◆ EXERCISE PROMPT
Copy out the lines from the one containing "SUSTAINABILITY" through the one containing "Find dealer", inclusive, swapping "wood" for "timber" and changing nothing else.

◆ RECORD SET
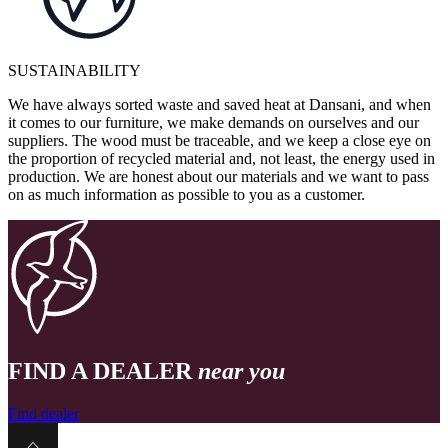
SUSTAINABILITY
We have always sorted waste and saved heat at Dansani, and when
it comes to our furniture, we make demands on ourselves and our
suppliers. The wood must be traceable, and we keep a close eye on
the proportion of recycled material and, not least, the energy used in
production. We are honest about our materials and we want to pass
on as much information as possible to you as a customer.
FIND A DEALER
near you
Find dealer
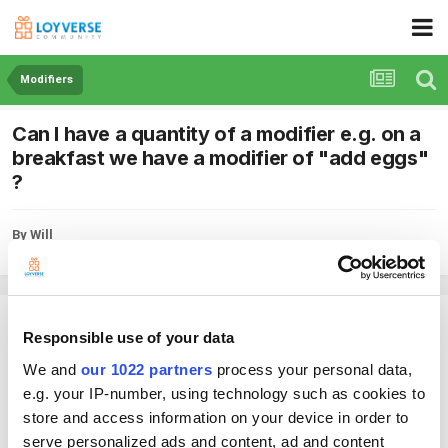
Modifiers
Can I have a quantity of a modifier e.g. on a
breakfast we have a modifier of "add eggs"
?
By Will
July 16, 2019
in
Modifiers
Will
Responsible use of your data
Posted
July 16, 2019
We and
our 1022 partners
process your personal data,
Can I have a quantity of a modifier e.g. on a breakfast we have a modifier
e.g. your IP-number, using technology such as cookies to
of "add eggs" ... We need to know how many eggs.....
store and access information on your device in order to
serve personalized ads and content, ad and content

...

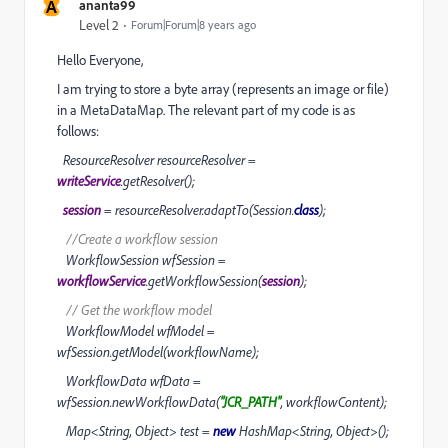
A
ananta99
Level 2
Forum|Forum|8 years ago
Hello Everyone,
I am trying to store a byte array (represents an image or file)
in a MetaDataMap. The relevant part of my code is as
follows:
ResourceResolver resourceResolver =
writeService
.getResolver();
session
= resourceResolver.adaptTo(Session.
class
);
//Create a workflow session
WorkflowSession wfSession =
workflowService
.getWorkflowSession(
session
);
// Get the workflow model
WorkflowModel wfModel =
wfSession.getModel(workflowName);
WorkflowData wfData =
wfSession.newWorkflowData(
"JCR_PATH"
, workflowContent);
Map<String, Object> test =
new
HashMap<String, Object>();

...

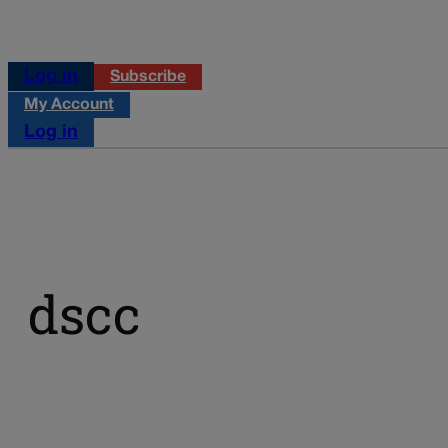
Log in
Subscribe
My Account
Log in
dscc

◆ RESPONSE
SUSTAINABILITY
We have always sorted waste and saved heat at Dansani, and when
it comes to our furniture, we make demands on ourselves and our
suppliers. The timber must be traceable, and we keep a close eye on
the proportion of recycled material and, not least, the energy used in
production. We are honest about our materials and we want to pass
on as much information as possible to you as a customer.
FIND A DEALER
near you
Find dealer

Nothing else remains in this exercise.